Top of Text under study
A coordinated double suicide bombing by the Daesh terror group hit central Kabul on Monday morning, killing at least 25 people, including nine Afghan journalists, officials said.
An AFP photographer, a cameraman for a local TV station and several reporters for the Afghan branch of Radio Free Europe were among the fatalities, police said, AP reported.
At least 45 people were wounded in the twin attacks, according to Kabul police spokesman, Hashmat Stanekzai, who also said four policemen were among those killed.
The attack was the latest in a relentless string of deadly large-scale bombings and assaults that have struck Kabul and elsewhere in Afghanistan so far this year. And even as the Afghan capital reeled from Monday's assault, a suicide car bombing a few hours later in the southern province of Kandahar killed 11 children, a police spokesman said.
In a statement posted on a Daesh-affiliated website, the terror group said two of its members carried out the double Kabul bombings, targeting the headquarters of the Afghan intelligence services.
Bottom of Text under study
Top of Data
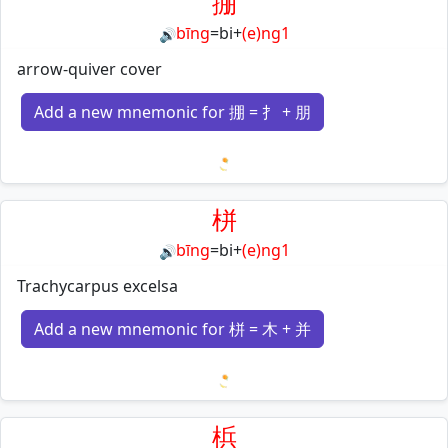
掤
bīng
=
bi
+
(e)ng1
🔊
arrow-quiver cover
Add a new mnemonic for 掤 = 扌 + 朋
Loading mnemonics…
栟
bīng
=
bi
+
(e)ng1
🔊
Trachycarpus excelsa
Add a new mnemonic for 栟 = 木 + 并
Loading mnemonics…
梹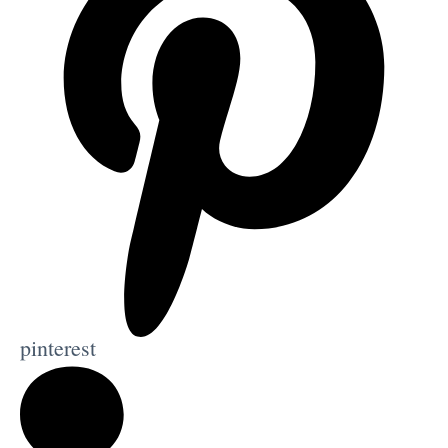
pinterest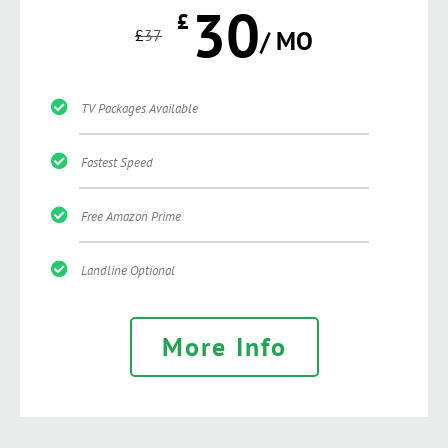
30
£
£
37
/ MO
TV Packages Available
Fastest Speed
Free Amazon Prime
Landline Optional
More Info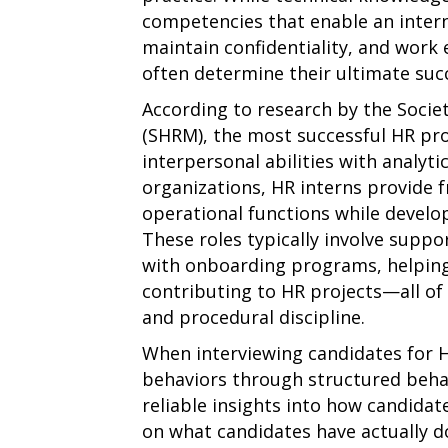
competencies that enable an intern
maintain confidentiality, and work 
often determine their ultimate suc
According to research by the Soc
(SHRM), the most successful HR pr
interpersonal abilities with analyti
organizations, HR interns provide 
operational functions while develop
These roles typically involve suppo
with onboarding programs, helpin
contributing to HR projects—all of 
and procedural discipline.
When interviewing candidates for H
behaviors through structured behav
reliable insights into how candidat
on what candidates have actually d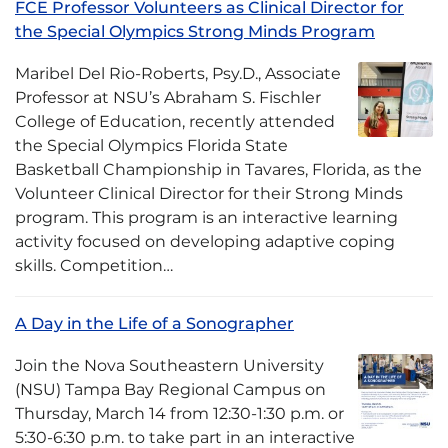
FCE Professor Volunteers as Clinical Director for
the Special Olympics Strong Minds Program
Maribel Del Rio-Roberts, Psy.D., Associate
Professor at NSU’s Abraham S. Fischler
College of Education, recently attended
the Special Olympics Florida State
Basketball Championship in Tavares, Florida, as the
Volunteer Clinical Director for their Strong Minds
program. This program is an interactive learning
activity focused on developing adaptive coping
skills. Competition…
A Day in the Life of a Sonographer
Join the Nova Southeastern University
(NSU) Tampa Bay Regional Campus on
Thursday, March 14 from 12:30-1:30 p.m. or
5:30-6:30 p.m. to take part in an interactive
Bottom of Data
**Tasks**
**a.** Translate this sentence from the Kabul bombing report into Spanish: "At least 45 people were wounded in the twin attacks, according to Kabul police spokesman, Hashmat Stanekzai, who also said four policemen were among those killed."
**b.** Does the Kabul bombing report support each statement? For each, answer yes or no and quote the words that decide it.
(i) The car bombing in Kandahar killed 11 children.
(ii) Daesh said three of its members carried out the Kabul bombings.
(iii) Nine Afghan journalists were among the dead in Kabul.
Rely on the Kabul bombing report alone and set the data aside.

**Task-by-task answers**
**a.** Al menos 45 personas resultaron heridas en los ataques gemelos, según el portavoz de la policía de Kabul, Hashmat Stanekzai, quien también dijo que cuatro policías figuraban entre los muertos.

**b.**
(i) Yes: "a suicide car bombing a few hours later in the southern province of Kandahar killed 11 children"
(ii) No: "the terror group said two of its members carried out the double Kabul bombings"
(iii) Yes: "killing at least 25 people, including nine Afghan journalists"